Fourth off landing craft ramp at Juno Beach

From our November 2012 issue

By Garth Combs – Airdrie, Alta.

I was born on Sept. 10, 1922 at Deloraine, Man., and joined the Royal Winnipeg Rifles Regiment on Jan. 6, 1942. I was a rifleman in 7th Platoon of ‘A’ Company, trained in Canada for five months and then was sent to Aldershot, England.

I went into action on June 6, 1944 in Normandy, France and took part in the D-Day Invasion on Juno Beach. We had to battle 10-foot waves in very rough seas. When the ramp of our landing craft was lowered, I was fourth out of it and a huge wave hit me and I went under water. We carried an average of 80 pounds of equipment.

Luckily, I surfaced. I was a non-swimmer and got to shore somehow. I could see machine gun fire arcing towards us because it was laced with tracer rounds and it was like a water hose spraying our front and ramp area.

There was fierce and intense blasting of German machine guns, mortars, and artillery fire. As I was running on the beach I could see some of my buddies lying dead or wounded.

I had to get past the gun posts and hopefully into the village to dash inland. We cleared the villages of Graye-sur-Mer and St. Croix-sur-Mer.

On June 7, ‘A’ Company of the Royal Winnipeg Rifless crossed the roadway from Bayeux to Caen to be the first unit of the invasion force to reach their objective along with the Regina Rifles.

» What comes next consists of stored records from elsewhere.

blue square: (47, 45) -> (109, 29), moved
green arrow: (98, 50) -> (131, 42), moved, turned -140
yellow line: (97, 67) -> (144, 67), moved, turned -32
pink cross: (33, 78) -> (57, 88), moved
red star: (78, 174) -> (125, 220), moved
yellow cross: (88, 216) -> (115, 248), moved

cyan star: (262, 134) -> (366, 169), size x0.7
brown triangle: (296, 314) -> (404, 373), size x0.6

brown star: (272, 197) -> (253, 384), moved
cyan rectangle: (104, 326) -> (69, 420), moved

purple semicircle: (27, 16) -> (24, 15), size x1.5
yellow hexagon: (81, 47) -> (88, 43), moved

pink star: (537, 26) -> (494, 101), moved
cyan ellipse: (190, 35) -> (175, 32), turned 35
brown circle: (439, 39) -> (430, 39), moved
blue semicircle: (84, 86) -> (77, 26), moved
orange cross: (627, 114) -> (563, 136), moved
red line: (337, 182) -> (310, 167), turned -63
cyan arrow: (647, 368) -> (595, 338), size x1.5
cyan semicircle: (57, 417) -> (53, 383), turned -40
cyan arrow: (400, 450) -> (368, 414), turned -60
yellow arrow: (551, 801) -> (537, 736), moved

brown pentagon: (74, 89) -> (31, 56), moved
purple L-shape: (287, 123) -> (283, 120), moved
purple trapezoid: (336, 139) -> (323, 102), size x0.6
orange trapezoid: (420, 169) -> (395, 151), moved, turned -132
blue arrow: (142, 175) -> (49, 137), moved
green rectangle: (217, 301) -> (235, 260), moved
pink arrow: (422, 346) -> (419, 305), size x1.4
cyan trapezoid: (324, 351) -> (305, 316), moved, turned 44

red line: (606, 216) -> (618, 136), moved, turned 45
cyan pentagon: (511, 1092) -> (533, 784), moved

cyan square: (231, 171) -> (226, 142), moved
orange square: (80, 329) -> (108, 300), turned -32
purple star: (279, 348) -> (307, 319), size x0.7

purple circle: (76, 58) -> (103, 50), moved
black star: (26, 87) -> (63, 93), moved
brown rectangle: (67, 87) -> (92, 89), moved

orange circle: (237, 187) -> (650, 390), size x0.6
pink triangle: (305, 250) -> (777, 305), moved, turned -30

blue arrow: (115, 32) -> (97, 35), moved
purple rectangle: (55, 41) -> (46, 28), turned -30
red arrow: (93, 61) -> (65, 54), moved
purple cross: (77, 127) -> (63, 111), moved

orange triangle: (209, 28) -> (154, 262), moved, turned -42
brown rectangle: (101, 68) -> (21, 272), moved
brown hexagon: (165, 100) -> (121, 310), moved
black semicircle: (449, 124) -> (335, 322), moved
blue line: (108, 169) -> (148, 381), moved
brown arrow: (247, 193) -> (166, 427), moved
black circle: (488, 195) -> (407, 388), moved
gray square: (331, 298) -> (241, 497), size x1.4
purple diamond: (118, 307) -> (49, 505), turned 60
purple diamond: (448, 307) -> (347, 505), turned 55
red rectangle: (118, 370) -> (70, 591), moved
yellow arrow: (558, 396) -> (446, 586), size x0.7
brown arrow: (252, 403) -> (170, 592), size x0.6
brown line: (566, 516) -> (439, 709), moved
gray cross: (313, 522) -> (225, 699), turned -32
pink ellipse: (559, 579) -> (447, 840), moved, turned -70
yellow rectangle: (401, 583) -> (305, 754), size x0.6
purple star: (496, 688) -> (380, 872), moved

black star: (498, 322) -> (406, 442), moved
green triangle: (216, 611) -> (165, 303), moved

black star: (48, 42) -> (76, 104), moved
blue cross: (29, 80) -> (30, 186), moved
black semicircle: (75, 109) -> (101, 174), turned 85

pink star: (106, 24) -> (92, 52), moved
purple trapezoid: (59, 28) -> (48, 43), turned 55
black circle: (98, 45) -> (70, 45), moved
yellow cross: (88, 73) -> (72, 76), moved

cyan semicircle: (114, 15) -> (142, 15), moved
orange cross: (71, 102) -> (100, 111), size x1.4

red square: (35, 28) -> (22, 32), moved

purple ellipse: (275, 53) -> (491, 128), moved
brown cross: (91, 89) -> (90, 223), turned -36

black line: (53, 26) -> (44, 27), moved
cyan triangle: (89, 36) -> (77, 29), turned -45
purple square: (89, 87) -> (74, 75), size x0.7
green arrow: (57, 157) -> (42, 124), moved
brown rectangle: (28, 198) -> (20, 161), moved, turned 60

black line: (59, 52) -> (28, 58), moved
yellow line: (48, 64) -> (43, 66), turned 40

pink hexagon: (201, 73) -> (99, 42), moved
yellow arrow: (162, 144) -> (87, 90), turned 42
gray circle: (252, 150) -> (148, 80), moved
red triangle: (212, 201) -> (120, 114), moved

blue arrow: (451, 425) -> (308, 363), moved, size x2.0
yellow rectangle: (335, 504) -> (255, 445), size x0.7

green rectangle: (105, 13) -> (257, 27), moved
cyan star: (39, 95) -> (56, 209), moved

I was wounded on June 8 and sent back to England. I later rejoined my regiment in Belgium and continued to fight until the end of the war. I feel very humble and fortunate that I was spared when many of my buddies weren’t.

I returned to Canada, was discharged in 1946 and started farming.

In 1951, I married Jill Lebeau of Glenora, Man. who was teaching in my district called Thirlstane. We have 3 children. We moved to Gibsons, B.C. in 1969 and after retiring in 1988, we moved to Airdrie.